The association is also warning that it is not “economically viable” for farmers to continue to produce sustainable beef for supermarkets “at a loss”.
Edmund Graham, beef chair with the ICSA, said that, fundamentally, it is no longer possible for farmers to consider finishing cattle at two years of age out of a shed in the current economic climate.
“The economics of any winter finishing system do not stack up as prices have fallen nearly €1/kg since June,” he said.
“This week, factories are quoting as low as €4.55/kg which is totally unsustainable considering current escalating costs.”
Graham said the ICSA has repeatedly engaged with Teagasc in relation to feeding costs because of the rising cost pressures which farmers are facing on a daily basis.
“Some of our producers are calculating daily feed costs (including all fixed and variable costs) of up to €9/day,” he added.
“Teagasc [has] a sum of €6/day, but that includes a period of low-cost grazing in the autumn.
“Typically, we might aspire to a carcase weight gain of 0.6kg/day. At a price of €4.55/kg plus QAS bonus of 20c/kg, a typical R3 steer will fetch €4.75/kg. This works out at €2.85/day which makes intense winter finishing utterly insane.”
According to the beef chair, the ICSA is now urging winter finishers to “do their sums”.
In Graham’s opinion, producers should “inform their factories” that they will not feed cattle this winter to finish in springtime because the figures simply “do not stack up”.
He said it makes more sense to finish them off grass next summer.
The ICSA has said that current supermarket prices do not reflect the reality of production costs.
“It is beyond belief that beef is still being off-loaded in supermarkets at the exact same prices that consumers were paying three years ago,” he added.
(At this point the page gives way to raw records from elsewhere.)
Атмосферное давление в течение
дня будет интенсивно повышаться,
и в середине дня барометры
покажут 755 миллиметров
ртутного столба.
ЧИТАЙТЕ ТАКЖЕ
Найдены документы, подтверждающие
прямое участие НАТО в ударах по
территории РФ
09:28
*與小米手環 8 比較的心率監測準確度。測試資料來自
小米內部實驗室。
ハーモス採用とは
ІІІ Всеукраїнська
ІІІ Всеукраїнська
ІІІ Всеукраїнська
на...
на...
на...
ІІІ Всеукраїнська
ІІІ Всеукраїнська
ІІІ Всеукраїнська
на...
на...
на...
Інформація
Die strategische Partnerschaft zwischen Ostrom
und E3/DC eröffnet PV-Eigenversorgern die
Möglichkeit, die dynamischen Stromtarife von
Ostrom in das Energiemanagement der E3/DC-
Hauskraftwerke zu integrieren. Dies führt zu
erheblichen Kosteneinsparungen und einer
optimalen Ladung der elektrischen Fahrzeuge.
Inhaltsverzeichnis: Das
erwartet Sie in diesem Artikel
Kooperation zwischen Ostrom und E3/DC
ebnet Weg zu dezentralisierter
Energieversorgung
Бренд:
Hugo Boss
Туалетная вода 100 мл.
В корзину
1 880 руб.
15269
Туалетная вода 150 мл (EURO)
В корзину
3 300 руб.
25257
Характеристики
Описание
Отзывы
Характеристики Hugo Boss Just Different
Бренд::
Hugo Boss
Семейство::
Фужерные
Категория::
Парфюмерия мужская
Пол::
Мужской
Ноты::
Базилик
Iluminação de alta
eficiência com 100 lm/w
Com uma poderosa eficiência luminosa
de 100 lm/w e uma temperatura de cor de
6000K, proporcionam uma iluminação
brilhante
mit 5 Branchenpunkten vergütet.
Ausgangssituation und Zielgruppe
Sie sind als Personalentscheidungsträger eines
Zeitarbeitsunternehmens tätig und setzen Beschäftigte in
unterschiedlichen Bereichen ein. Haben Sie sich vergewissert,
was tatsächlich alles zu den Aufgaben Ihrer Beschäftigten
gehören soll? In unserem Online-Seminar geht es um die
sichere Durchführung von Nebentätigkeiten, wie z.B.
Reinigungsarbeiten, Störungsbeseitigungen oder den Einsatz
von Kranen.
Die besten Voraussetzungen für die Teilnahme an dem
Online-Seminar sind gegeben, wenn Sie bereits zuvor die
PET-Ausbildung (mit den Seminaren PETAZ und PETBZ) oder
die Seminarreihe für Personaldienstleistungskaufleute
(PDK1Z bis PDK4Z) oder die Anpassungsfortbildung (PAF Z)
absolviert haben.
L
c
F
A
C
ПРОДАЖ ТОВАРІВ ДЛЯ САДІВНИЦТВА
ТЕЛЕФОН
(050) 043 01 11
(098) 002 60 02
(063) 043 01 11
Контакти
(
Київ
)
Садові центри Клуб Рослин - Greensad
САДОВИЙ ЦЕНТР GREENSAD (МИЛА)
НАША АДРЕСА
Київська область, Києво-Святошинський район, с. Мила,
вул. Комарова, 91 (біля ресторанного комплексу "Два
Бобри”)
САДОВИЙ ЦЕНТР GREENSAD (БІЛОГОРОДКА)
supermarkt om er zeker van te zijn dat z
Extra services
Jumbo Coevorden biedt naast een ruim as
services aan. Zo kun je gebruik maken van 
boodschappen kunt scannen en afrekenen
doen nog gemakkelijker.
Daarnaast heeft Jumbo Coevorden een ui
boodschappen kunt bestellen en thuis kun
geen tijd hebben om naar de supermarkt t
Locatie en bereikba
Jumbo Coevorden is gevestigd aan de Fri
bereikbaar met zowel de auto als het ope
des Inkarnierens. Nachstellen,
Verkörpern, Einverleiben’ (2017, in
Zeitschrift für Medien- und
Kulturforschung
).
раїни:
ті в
“This is not economically sustainable. Farmers are being lectured continuously about what consumers want, but supermarkets cannot expect that this can be delivered at a loss by farmers.
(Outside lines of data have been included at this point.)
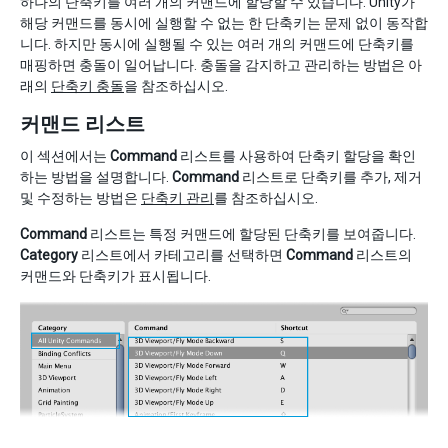
하나의 단축키를 여러 개의 커맨드에 할당할 수 있습니다. Unity가
해당 커맨드를 동시에 실행할 수 없는 한 단축키는 문제 없이 동작합
니다. 하지만 동시에 실행될 수 있는 여러 개의 커맨드에 단축키를
매핑하면 충돌이 일어납니다. 충돌을 감지하고 관리하는 방법은 아
래의
단축키 충돌
을 참조하십시오.
커맨드 리스트
이 섹션에서는
Command
리스트를 사용하여 단축키 할당을 확인
하는 방법을 설명합니다.
Command
리스트로 단축키를 추가, 제거
및 수정하는 방법은
단축키 관리
를 참조하십시오.
Command
리스트는 특정 커맨드에 할당된 단축키를 보여줍니다.
Category
리스트에서 카테고리를 선택하면
Command
리스트의
커맨드와 단축키가 표시됩니다.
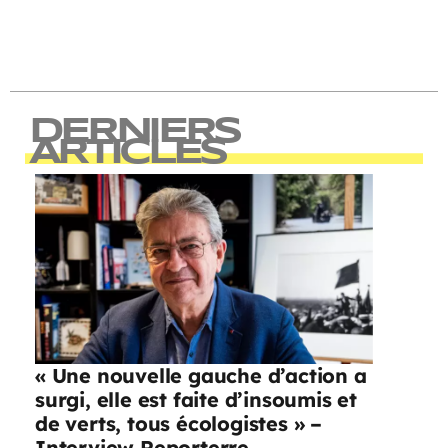
DERNIERS
ARTICLES
« Une nouvelle gauche d’action a
surgi, elle est faite d’insoumis et
de verts, tous écologistes » –
Interview Reporterre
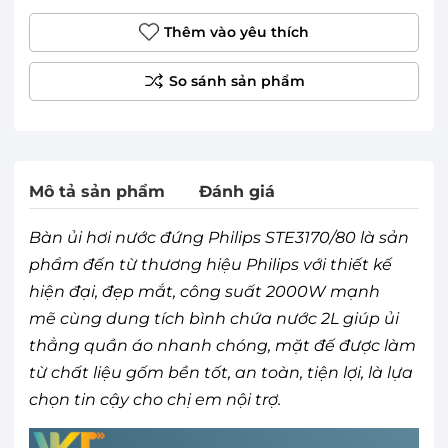
Thêm vào yêu thích
Mô tả sản phẩm
Đánh giá
Bàn ủi hơi nước đứng Philips STE3170/80 là sản
phẩm đến từ thương hiệu Philips với thiết kế
hiện đại, đẹp mắt, công suất 2000W mạnh
mẽ cùng dung tích bình chứa nước 2L giúp ủi
thẳng quần áo nhanh chóng, mặt đế được làm
từ chất liệu gốm bền tốt, an toàn, tiện lợi, là lựa
chọn tin cậy cho chị em nội trợ.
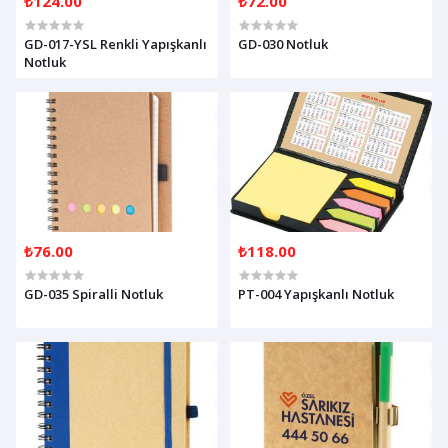
₺124.00
₺72.00
GD-017-YSL Renkli Yapışkanlı
GD-030 Notluk
Notluk
₺76.00
₺118.00
GD-035 Spiralli Notluk
PT-004 Yapışkanlı Notluk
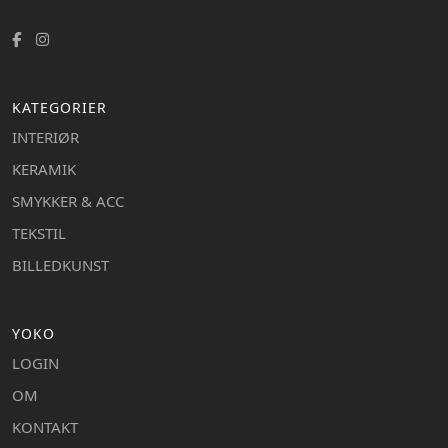
KATEGORIER
INTERIØR
KERAMIK
SMYKKER & ACC
TEKSTIL
BILLEDKUNST
YOKO
LOGIN
OM
KONTAKT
“If consumers want more sustainable beef, retailers need to explain to consumers this comes at a cost.”
Last week, the ICMSA also accused beef processors of “hiding behind” the recent fall in the value of the pound sterling to reduce prices paid to farmers.
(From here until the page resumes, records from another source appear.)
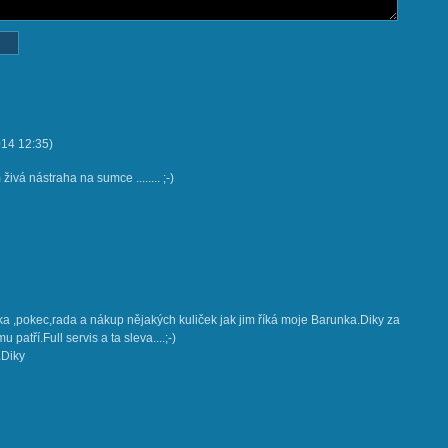
014
12:35
)
ivá nástraha na sumce ........ ;-)
a ,pokec,rada a nákup nějakých kuliček jak jim říká moje Barunka.Diky za
patří.Full servis a ta sleva....;-)
.Diky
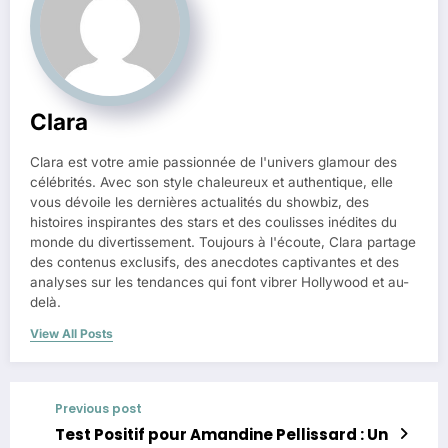
Clara
Clara est votre amie passionnée de l'univers glamour des
célébrités. Avec son style chaleureux et authentique, elle
vous dévoile les dernières actualités du showbiz, des
histoires inspirantes des stars et des coulisses inédites du
monde du divertissement. Toujours à l'écoute, Clara partage
des contenus exclusifs, des anecdotes captivantes et des
analyses sur les tendances qui font vibrer Hollywood et au-
delà.
View All Posts
Previous post
Test Positif pour Amandine Pellissard : Un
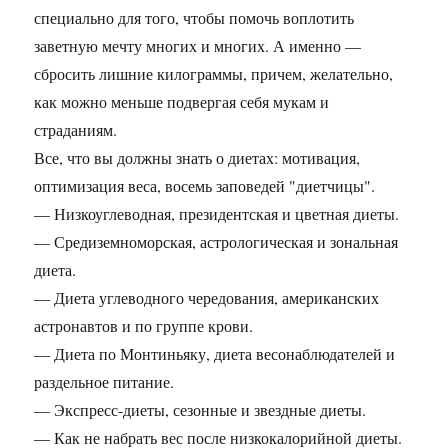
специально для того, чтобы помочь воплотить
заветную мечту многих и многих. А именно —
сбросить лишние килограммы, причем, желательно,
как можно меньше подвергая себя мукам и
страданиям.
Все, что вы должны знать о диетах: мотивация,
оптимизация веса, восемь заповедей "диетчицы".
— Низкоуглеводная, президентская и цветная диеты.
— Средиземноморская, астрологическая и зональная
диета.
— Диета углеводного чередования, американских
астронавтов и по группе крови.
— Диета по Монтиньяку, диета весонаблюдателей и
раздельное питание.
— Экспресс-диеты, сезонные и звездные диеты.
— Как не набрать вес после низкокалорийной диеты.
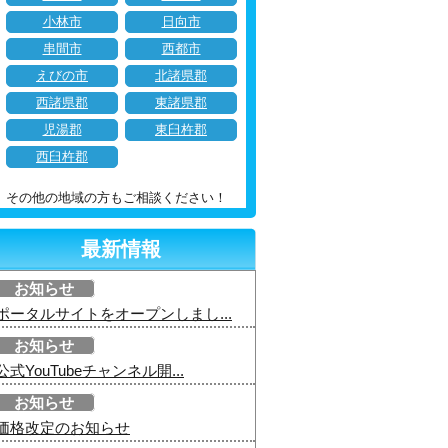
小林市
日向市
串間市
西都市
えびの市
北諸県郡
西諸県郡
東諸県郡
児湯郡
東臼杵郡
西臼杵郡
その他の地域の方もご相談ください！
最新情報
お知らせ
ポータルサイトをオープンしまし...
お知らせ
公式YouTubeチャンネル開...
お知らせ
価格改定のお知らせ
Des Morrison, the association’s livestock chairperson, said that the ICSMA did not accept that the pressure in sterling and loss of economic confidence in the UK was “any kind of rational explanation for the fall in beef prices experienced over recent periods”.
“The first thing to note is that the slide in beef prices comfortably predates the latest sterling slide.
“Beef prices have fallen by approximately 80c/kg since June. Factories were sliding prices down at least two and a half months before the ‘fiscal statement’ of September triggered the notable fall in sterling against the euro,” Morrison added.